Logen peered at his forearms. Aside from the mottled bruises, red scratches, blue veins, they were sort of pink, it had to be said. He frowned.

“Thought so.” She scurried away between the roofs, right to the end of the building, and peered down. Logen followed her, leaned out gingerly over the edge. A couple of people were moving around in the lane below. Far below, and there was no way down. They’d have to go back the way they came. Ferro had already moved away behind him.

Wind flicked at the side of Logen’s face. Ferro’s foot slapped against the edge of the roof, and then she was in the air. His jaw hung open as he watched her fly away, back arched, arms and legs flailing. She landed on a flat roof, grey lead streaked with green moss, rolled once then came up smoothly to her feet.

Logen licked his lips, pointed at his chest. She nodded. The flat roof was ten feet below, but there might have been twenty feet of empty air between him and it, and it was a long way down. He backed away slowly, giving himself a good run-up. He sucked in a couple of deep breaths, closed his eyes for a moment.

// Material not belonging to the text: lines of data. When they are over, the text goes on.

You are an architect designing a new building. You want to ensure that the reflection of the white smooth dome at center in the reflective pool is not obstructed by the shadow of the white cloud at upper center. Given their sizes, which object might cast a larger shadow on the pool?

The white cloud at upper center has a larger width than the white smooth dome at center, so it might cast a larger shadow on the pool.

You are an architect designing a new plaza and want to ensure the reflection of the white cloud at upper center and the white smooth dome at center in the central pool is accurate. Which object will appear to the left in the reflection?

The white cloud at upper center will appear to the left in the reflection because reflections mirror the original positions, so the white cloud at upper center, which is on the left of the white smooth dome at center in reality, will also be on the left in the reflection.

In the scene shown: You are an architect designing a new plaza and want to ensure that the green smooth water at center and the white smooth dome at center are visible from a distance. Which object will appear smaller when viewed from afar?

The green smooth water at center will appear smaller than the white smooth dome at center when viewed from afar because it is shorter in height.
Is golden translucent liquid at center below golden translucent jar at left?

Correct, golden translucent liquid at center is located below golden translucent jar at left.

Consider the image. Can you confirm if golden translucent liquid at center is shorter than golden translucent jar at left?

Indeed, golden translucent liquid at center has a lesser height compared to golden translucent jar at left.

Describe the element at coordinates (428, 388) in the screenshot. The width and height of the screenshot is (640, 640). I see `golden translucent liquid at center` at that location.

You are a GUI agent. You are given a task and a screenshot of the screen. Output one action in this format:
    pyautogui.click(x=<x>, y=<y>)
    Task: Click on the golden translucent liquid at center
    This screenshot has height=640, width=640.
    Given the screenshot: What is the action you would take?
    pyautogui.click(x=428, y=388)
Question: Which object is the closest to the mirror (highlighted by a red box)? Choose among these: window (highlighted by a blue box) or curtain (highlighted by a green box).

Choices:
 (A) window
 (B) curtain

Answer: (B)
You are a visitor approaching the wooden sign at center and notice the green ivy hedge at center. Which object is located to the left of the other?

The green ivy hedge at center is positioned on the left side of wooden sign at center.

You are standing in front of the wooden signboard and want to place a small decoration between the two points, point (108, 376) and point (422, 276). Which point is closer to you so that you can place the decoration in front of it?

It would be perfect, in a way, if he fell. No songs, no stories. Just a bloody smear on a road somewhere. He started running. His feet thumped on the stone. The air whistled in his mouth, plucked at his torn clothes. The flat roof came flying up towards him. He landed with a shuddering impact, rolled once just as Ferro had done, stood up beside her. He was still alive.

“Hah!” he shouted. “What d’you think of that?”

There was a creaking sound, then a cracking, then the roof gave way under Logen’s feet. He grabbed despairingly at Ferro as he fell and she slid through after him, helpless. He tumbled in the air for a sickening moment, wailing, hands clutching at nothing. He crashed down on his back.

Logen coughed on choking dust, shook his head, shifted painfully. He was in a room, inky dark after the brightness outside. Dust was filtering down through the light from the ragged hole in the roof above. There was something soft under him. A bed. It had half collapsed, leaning at an angle, blankets covered in broken plaster. There was something across his legs. Ferro. He snorted a gurgling laugh to himself. In bed with a woman again, at last. Unfortunately it wasn’t quite what he’d been hoping for.

“Stupid fucking pink!” she snarled, scrabbling off him and over to the door, bits of wood and plaster sliding off her dusty back. She hauled on the doorknob. “Locked! It’s—” Logen crashed past her, ripping the door off its hinges and sprawling out into the corridor beyond.

Ferro sprang over him. “Up, pink, up!” A handy-looking length of wood had split from the edge of the door, a couple of nails sticking out of the end. Logen snatched it up in his hand. He struggled to his feet, stumbled down the corridor a few paces, came to a junction. A shadowy hallway stretched away to either side. Small windows cast sharp pools of light on the dark matting.